It’s wrong to be Starting with a cliche about how people say we all go through a roller coaster ride in life,but I couldn’t agree more as 2014 including the year before that has so far been the most difficult year in my life as far as I remember. It’s been a year full of hardships and tears, worse of all, hatred. It’s not fair to say I never had a good time because I did, but that’s maybe once in a month or more and that is far too less for someone putting her heart and soul at her job every second, everyday for 365days and slowly burning from the inside. I have no regrets though, going through the rain made me love summer a lot more. Summer.
Of course, who doesn’t like sand on your feet? It feels as good as a breath of fresh air. Walking barefoot did make me feel a grasp of how it is again to have a peace of mind, to feel free.

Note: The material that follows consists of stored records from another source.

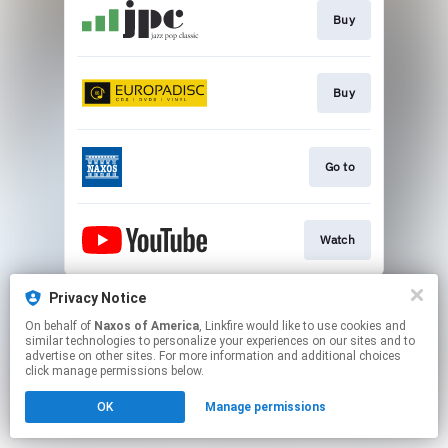
Buy
Buy
Go to
Watch
This page may contain affiliate links.
Privacy Notice
By using this service, you agree to the use of cookies.
On behalf of
Naxos of America
, Linkfire would like to use cookies and
Click here
to manage your permissions.
similar technologies to personalize your experiences on our sites and to
advertise on other sites. For more information and additional choices
click manage permissions below.
OK
Manage permissions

Sunset. If there’s a kind of love for the non-living I’d say I’m in love with this one, just like how I love the color of yellow,brown,amber,nude,tan and everything else that makes the world seem cozy and peaceful and yet so full of life.
I’m totally a pyromaniac, this is sunset in my arms, it warms me up from the inside. I don’t know exactly how fire can burn and bring someone back to feeling so alive.

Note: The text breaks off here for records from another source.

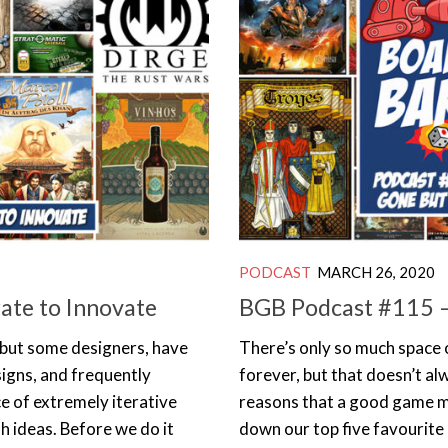
PODCAST
MARCH 26, 2020
ate to Innovate
BGB Podcast #115 –
 but some designers, have
There’s only so much space 
signs, and frequently
forever, but that doesn’t a
ce of extremely iterative
reasons that a good game mi
sh ideas. Before we do it
down our top five favourite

A dose of your parents’ tender loving arms, a good beach, a good company, a good beer and a good cry. So good that even if the sun is high up in the sky, it helps you cover up the tears on your cheeks with raindrops. It helps you bring back your beautiful smile.
Anyone can easily give up anything for a view of redemption. Another shot at living life and becoming once again, carefree. For anyone who finds peace at heart could start a new beginning. I’m thankful to be able to come back home and say I’m ready to do it again.